(Pictured people or hands with joints)

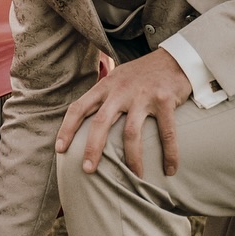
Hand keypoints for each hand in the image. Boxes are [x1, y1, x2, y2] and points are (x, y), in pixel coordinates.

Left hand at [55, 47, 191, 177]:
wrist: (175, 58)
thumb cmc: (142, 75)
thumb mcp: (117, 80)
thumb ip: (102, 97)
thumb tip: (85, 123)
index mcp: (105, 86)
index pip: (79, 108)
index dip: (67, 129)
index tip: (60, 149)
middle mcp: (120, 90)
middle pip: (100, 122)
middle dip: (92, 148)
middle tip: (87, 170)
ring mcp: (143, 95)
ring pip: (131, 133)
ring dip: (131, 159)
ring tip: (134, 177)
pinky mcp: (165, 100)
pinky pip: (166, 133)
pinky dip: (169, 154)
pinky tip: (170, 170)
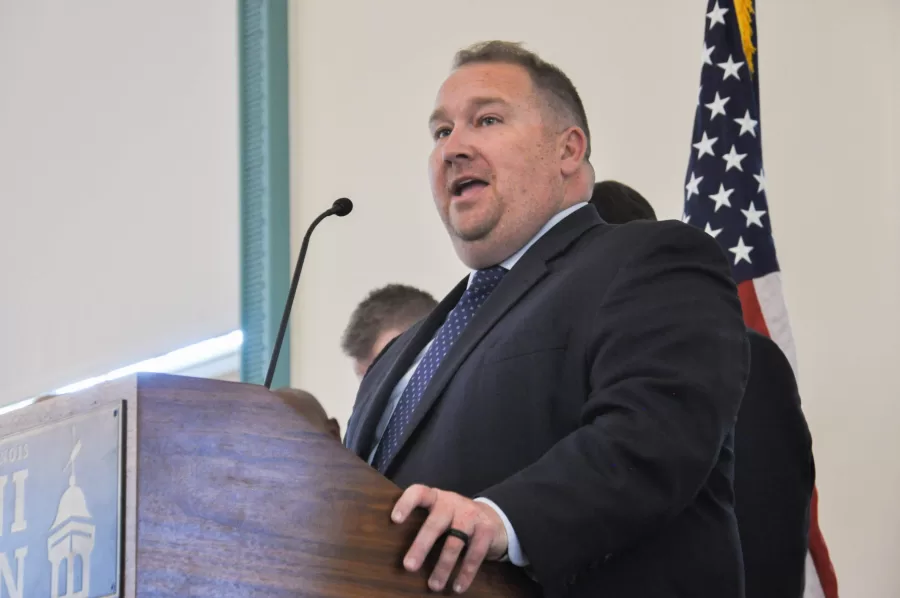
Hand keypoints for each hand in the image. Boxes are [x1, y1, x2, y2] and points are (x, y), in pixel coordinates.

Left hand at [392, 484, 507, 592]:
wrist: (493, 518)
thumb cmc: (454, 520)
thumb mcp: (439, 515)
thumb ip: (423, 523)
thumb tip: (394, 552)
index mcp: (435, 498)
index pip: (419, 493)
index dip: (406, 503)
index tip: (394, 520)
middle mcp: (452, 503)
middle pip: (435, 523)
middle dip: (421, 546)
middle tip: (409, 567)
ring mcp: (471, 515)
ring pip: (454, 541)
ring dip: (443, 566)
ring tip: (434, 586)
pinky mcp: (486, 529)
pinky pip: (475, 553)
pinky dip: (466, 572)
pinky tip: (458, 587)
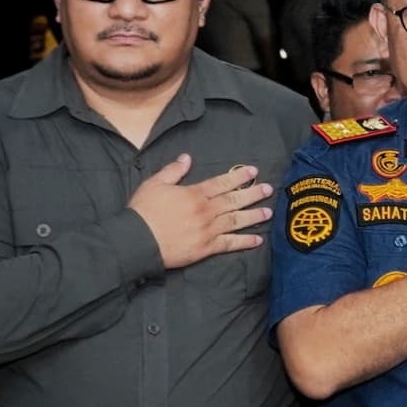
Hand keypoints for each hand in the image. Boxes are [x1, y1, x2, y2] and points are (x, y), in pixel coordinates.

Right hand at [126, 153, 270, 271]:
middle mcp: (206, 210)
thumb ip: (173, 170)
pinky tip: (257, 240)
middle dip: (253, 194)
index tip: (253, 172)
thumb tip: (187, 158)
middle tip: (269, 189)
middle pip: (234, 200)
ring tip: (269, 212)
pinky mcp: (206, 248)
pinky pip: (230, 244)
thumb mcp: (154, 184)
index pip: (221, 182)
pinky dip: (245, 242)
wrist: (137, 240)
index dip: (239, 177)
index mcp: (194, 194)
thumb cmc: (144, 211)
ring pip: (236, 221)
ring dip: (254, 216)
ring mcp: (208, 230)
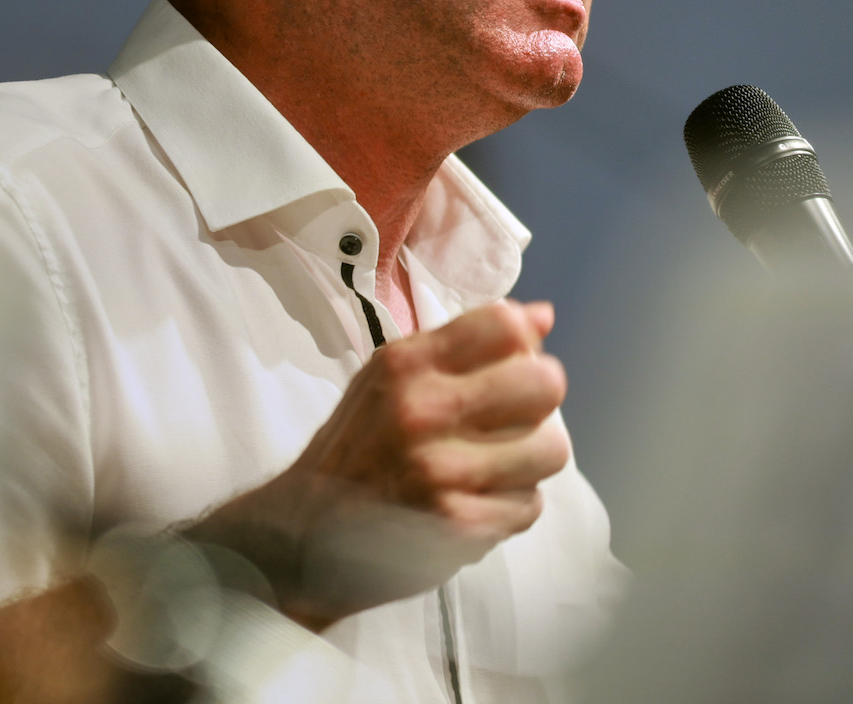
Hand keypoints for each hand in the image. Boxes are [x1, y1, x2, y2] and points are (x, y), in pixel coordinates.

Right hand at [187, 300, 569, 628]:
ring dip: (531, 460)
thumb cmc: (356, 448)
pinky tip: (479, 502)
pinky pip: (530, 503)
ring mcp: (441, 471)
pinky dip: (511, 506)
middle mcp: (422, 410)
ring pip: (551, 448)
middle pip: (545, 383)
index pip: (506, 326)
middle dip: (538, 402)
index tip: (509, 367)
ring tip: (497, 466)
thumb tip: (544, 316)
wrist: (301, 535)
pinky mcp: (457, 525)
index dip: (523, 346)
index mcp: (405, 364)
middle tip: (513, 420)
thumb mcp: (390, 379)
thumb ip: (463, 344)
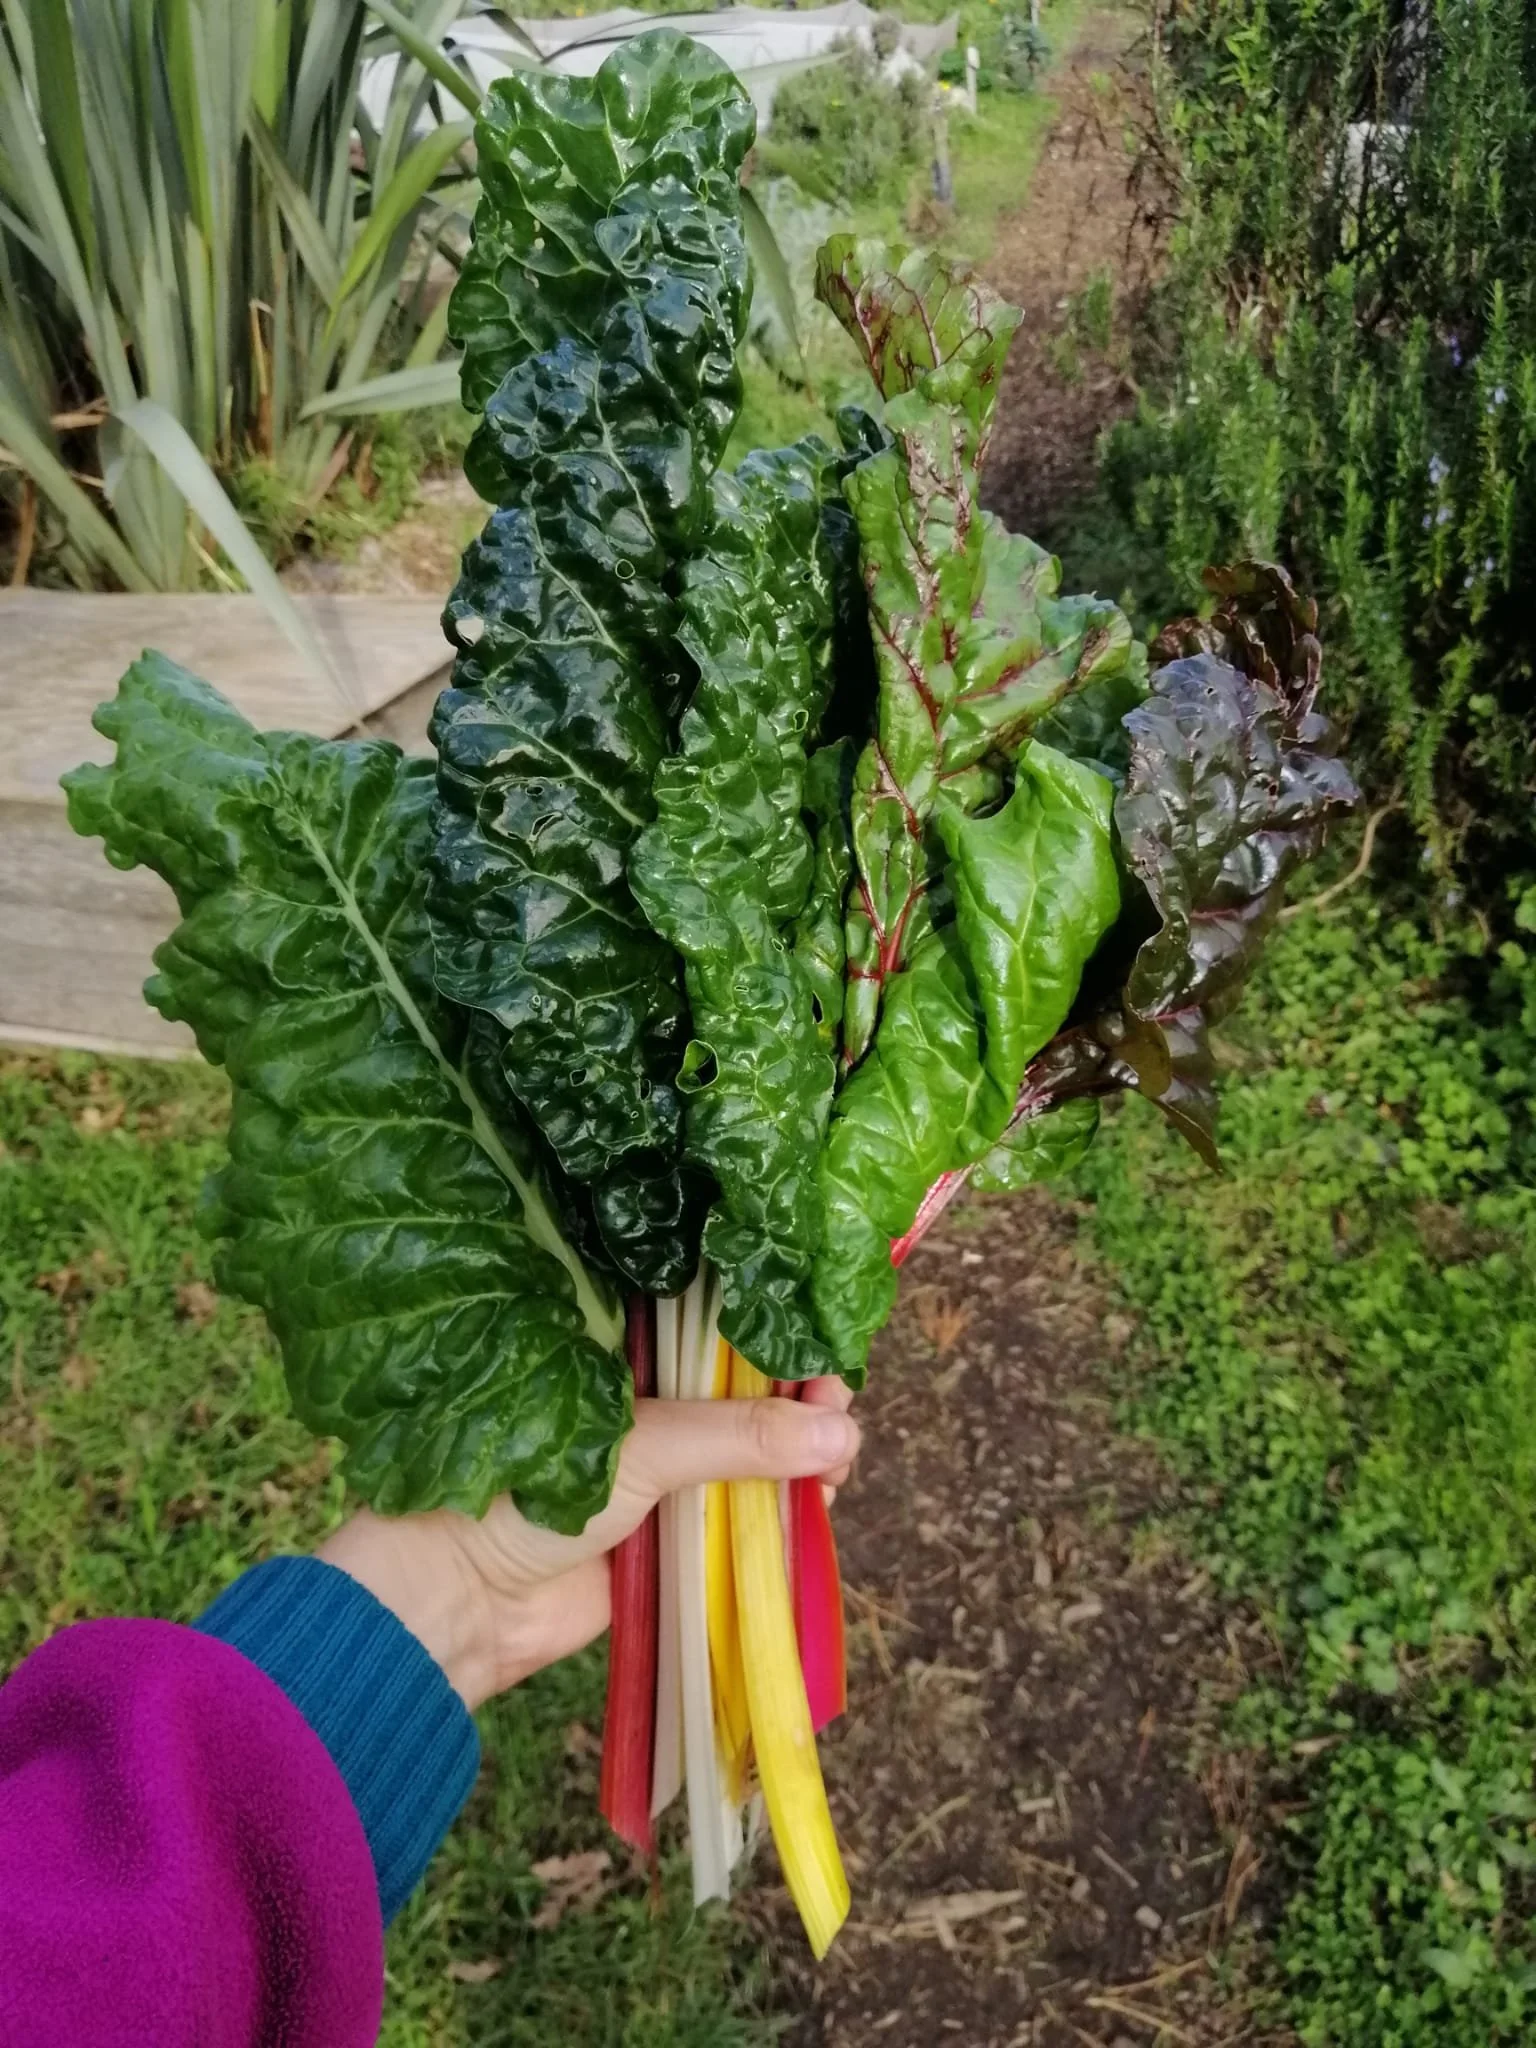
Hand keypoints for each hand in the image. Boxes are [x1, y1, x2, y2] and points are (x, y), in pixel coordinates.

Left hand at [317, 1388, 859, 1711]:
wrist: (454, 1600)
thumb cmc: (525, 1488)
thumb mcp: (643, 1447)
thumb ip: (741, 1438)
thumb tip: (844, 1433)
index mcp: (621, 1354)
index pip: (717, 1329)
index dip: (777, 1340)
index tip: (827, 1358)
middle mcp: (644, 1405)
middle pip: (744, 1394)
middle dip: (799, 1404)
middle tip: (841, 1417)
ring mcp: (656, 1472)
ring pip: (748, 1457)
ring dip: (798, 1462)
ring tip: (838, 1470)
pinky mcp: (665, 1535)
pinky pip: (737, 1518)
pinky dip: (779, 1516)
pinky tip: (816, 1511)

Work order:
Lines containing the word "Left": copy every one of them from the records above.

Written response:
Left hand at [55, 47, 191, 177]:
Left hand at [392, 484, 507, 592]:
Left hand at [317, 1388, 859, 1711]:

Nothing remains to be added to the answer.